The 2026 SQLite ecosystem has solved the three historical objections:
- "SQLite can't replicate" — Turso provides multi-region replication with embedded replicas. Litestream continuously streams WAL changes to S3, GCS, or Azure Blob Storage. LiteFS enables read replicas across Fly.io nodes.
- "SQLite can't handle concurrent writes" — True, but BEGIN CONCURRENT (in development) will allow multiple writers. Until then, Turso's architecture handles write distribution. And for most web apps, a single writer at 11K writes/sec is more than enough.
- "SQLite isn't production-grade" — SQLite is the most deployed database in the world. Every iPhone, Android device, and web browser uses it. Cloudflare D1 runs millions of SQLite databases in production. The tooling has caught up to the engine's reliability.

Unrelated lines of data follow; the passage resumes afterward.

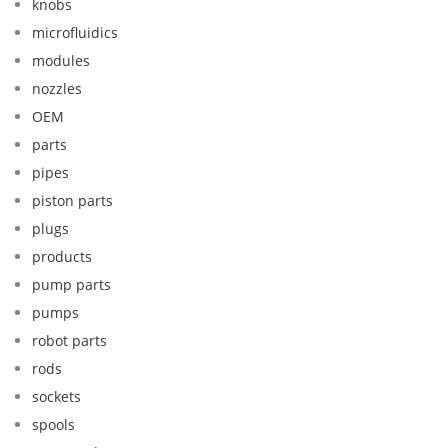
knobs
microfluidics
modules
nozzles
OEM
parts
pipes
piston parts
plugs
products
pump parts
pumps
robot parts
rods
sockets
spools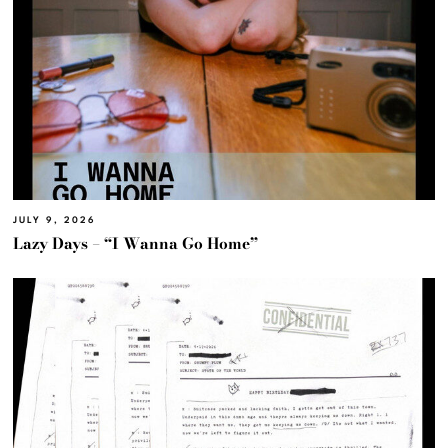
JULY 9, 2026
Lazy Days – “I Wanna Go Home”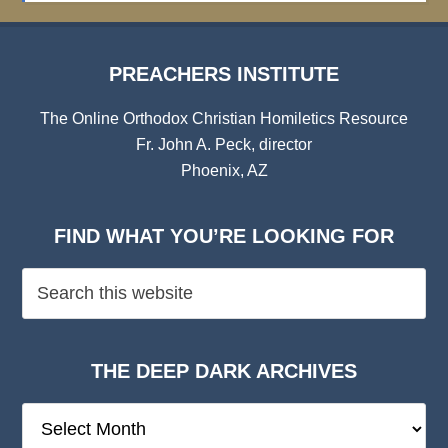
PREACHERS INSTITUTE
The Online Orthodox Christian Homiletics Resource
Fr. John A. Peck, director
Phoenix, AZ
FIND WHAT YOU’RE LOOKING FOR
THE DEEP DARK ARCHIVES
The
Deep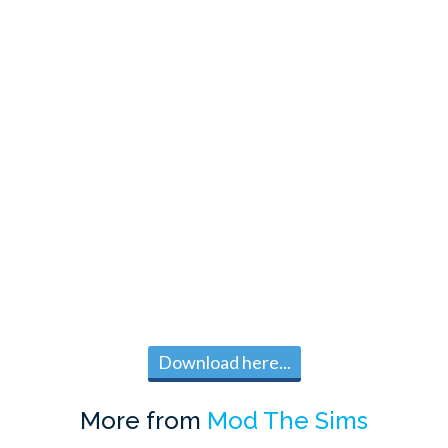
Download here...
More from
Mod The Sims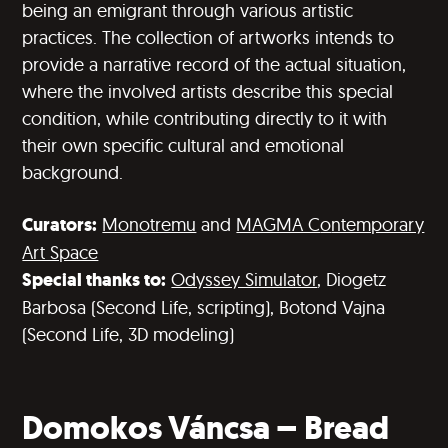
being an emigrant through various artistic
practices. The collection of artworks intends to
provide a narrative record of the actual situation,
where the involved artists describe this special
condition, while contributing directly to it with
their own specific cultural and emotional
background.
Curators:
Monotremu
and
MAGMA C
o
ntemporary
Art Space
Special thanks to:
Odyssey Simulator
, Diogetz
Barbosa (Second Life, scripting), Botond Vajna
(Second Life, 3D modeling)
Domokos Váncsa – Bread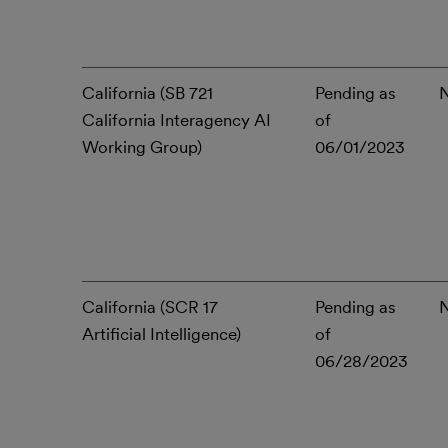
California (SB 721
Pending as
California Interagency AI
of
Working Group)
06/01/2023
California (SCR 17
Pending as
Artificial Intelligence)
of
06/28/2023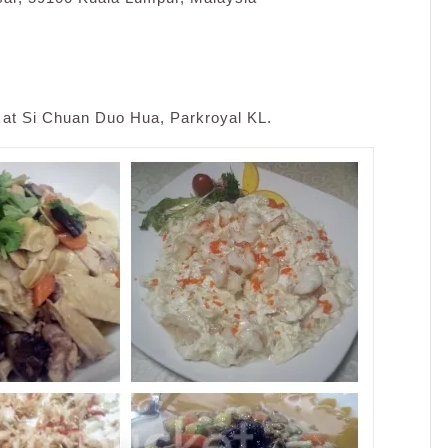
 at Si Chuan Duo Hua, Parkroyal KL.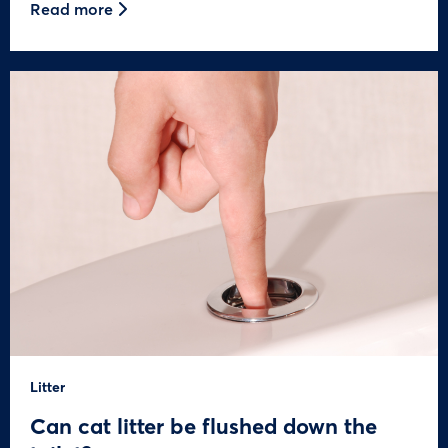
Read more
Litter
Can cat litter be flushed down the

The use cases where embedded SQLite wins are expanding rapidly:
- Edge computing: Cloudflare D1 puts your database within 50ms of every user on Earth
- Single-tenant SaaS: One SQLite database per customer eliminates noisy neighbor problems
- Read-heavy APIs: Embedded reads with zero network latency beat any managed database
- Serverless functions: No connection pool to manage, no cold-start connection penalty
Final Verdict: Recommendations by Use Case
Choose PostgreSQL When:
- Building a SaaS with complex queries — Joins, CTEs, window functions, and advanced aggregations are PostgreSQL's strength
- You need JSONB — No other database matches PostgreSQL's semi-structured data performance
- Analytics workloads — Range queries, partitioning, and parallel query execution at 10M+ rows
- Extension-heavy use cases — pgvector for AI embeddings, PostGIS for geospatial, TimescaleDB for time-series
- High write concurrency — Multiple services writing to the same database simultaneously
Best managed options: Neon (serverless), Supabase (full-stack), AWS RDS (enterprise)
Choose MySQL When:
- You need proven replication at scale — MySQL's replication ecosystem is battle-tested at GitHub, Shopify, and Meta
- Primary key lookup-heavy workloads — InnoDB's clustered index makes these queries exceptionally fast
- WordPress, Laravel, or PHP ecosystems — Decades of optimization and tooling
- Team familiarity — If your team knows MySQL deeply, the productivity advantage is real
Best managed options: PlanetScale (branching workflow), AWS RDS (reliability)
Choose SQLite When:
- Edge computing — Cloudflare D1 or Turso embedded replicas put data next to your users
- Mobile app backends under 1M rows — Zero-latency reads beat any network database
- Single-tenant architecture — One database file per customer is simple, isolated, and cheap
- Budget-constrained projects — $5-6/month for a production database is unbeatable
- Local-first applications — Sync engines like ElectricSQL and PowerSync build on SQLite
Best managed options: Turso (multi-region), Cloudflare D1 (edge-native), Litestream + VPS (self-hosted)
The Bottom Line
PostgreSQL is the best general-purpose database in 2026. If you are unsure, pick PostgreSQL. But the real story this year is that SQLite has earned a seat at the production table. For read-heavy workloads under 1M rows, edge deployments, and cost-sensitive projects, SQLite is not just viable — it is often the best choice. MySQL remains excellent for what it does, but its niche is narrowing as PostgreSQL gains features and SQLite gains infrastructure.